Of the estate’s red wines, Dolcetto ripens first. They only allow one week of skin contact before aging in stainless steel only. La Strette is making about 2,000 bottles each year, as a tradition. Savio described this as “a whole meal type of wine, great with everything from appetizer to entrée.” I considered the 2017 more fruit-driven than others tasted on this trip, with strawberries, black berries and peach candy on the nose. The 2016 Barbera Superiore comes from “Persole,” where 80% of the vines are older than 80 years. At around 400 meters above sea level, the limestone soil gives this wine elevated concentration and structure. It has less tannin than the Dolcetto, but much fuller in weight.

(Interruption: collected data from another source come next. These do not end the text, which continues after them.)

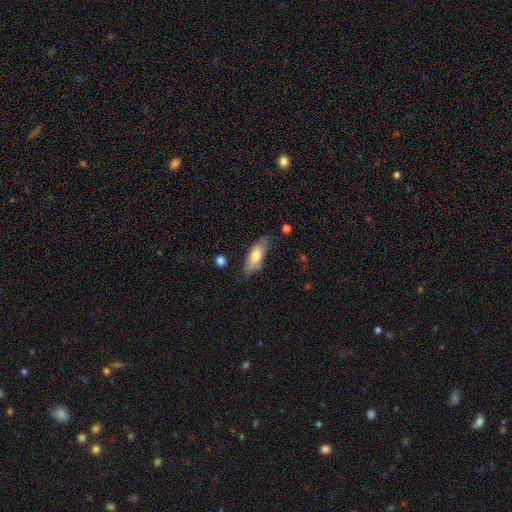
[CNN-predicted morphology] The model was most divided on "how rounded": in between: 65%, cigar-shaped: 33%, round: 2%. More confident: merging — none (72%); smooth or featured — smooth (69%).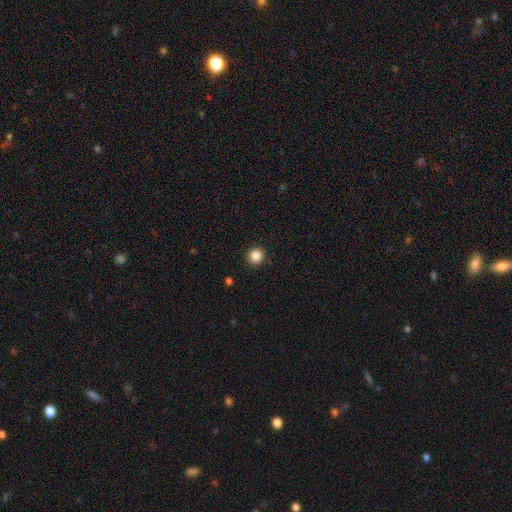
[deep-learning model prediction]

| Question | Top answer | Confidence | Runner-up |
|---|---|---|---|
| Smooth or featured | smooth | 86% | star or artifact (11%) |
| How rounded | round | 93% | in between (6%) |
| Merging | none | 92% | minor disturbance (6%) |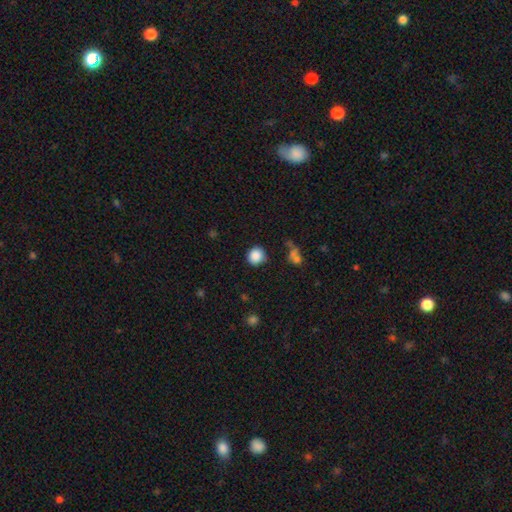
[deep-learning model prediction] Smooth or featured: smooth — 87% (star or artifact — 9%)
How rounded: round — 90% (in between — 9%)
Merging: none — 81% (minor disturbance — 11%)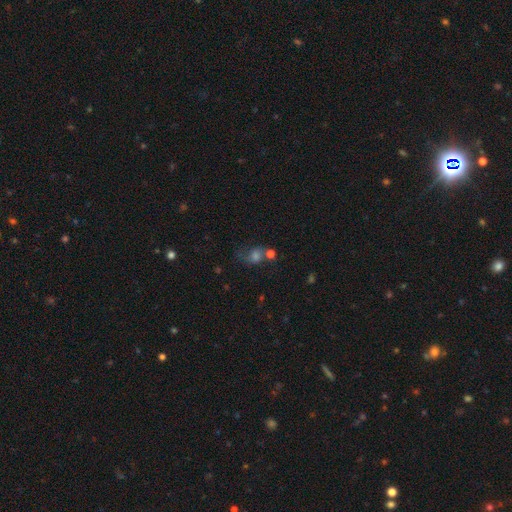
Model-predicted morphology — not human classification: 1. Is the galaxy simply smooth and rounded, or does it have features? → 48% smooth, 28% featured or disk, 24% star or artifact.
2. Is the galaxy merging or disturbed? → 42% none, 22% merger, 18% minor disturbance, 18% major disturbance.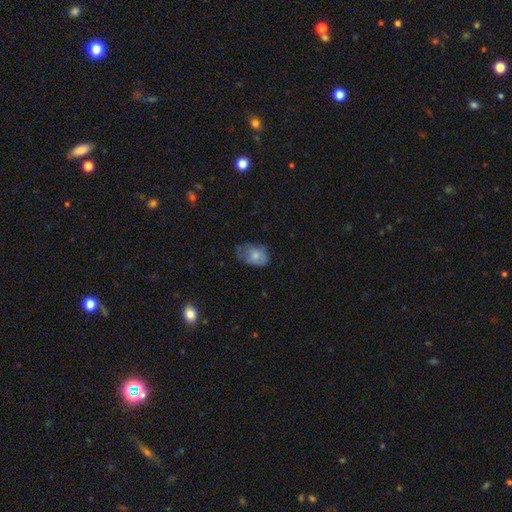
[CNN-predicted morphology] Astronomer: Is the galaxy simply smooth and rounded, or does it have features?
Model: smooth — 73%.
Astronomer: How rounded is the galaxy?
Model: in between — 83%.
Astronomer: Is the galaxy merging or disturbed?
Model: none — 46% (runner-up: minor disturbance, 37%).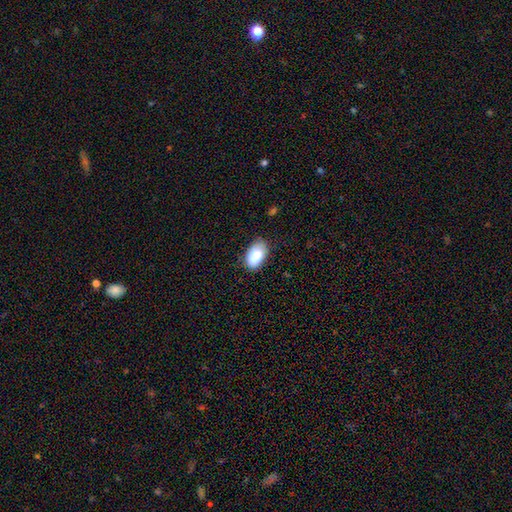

For Barolo, La Strette strives to bottle by single vineyard. They have three in total, and while they vinify separately, some vintages result in the estate blending one or two together. For example, they may not produce much from one vineyard if hail is an issue there that year. Alternatively, they might be showing similar characteristics, which was the case in 2007. Though it was a great vintage, the flavors didn’t vary much, so they ended up blending all three and producing just one Barolo that year. Thus, La Strette can make between one and four different Barolo wines per year.
Their system for aging Barolo was particularly interesting for me. First, La Strette puts the Nebbiolo into small barrels for one year, of which only 15% is new, to impart color. Then, they move it into the larger botti for 15-20 months to develop elegance. I tasted the 2014 Barolo from Bergeisa and Bergera-Pezzole. The Bergera-Pezzole was very balanced and elegant, with classic notes of pepper and tar balancing the fruit. The Bergeisa was ready sooner, Savio mentioned, as the vineyard is higher in elevation, from a mix of soils that result in higher tannin and more spice. I absolutely picked up on the spice with this wine, getting notes of cinnamon and cardamom.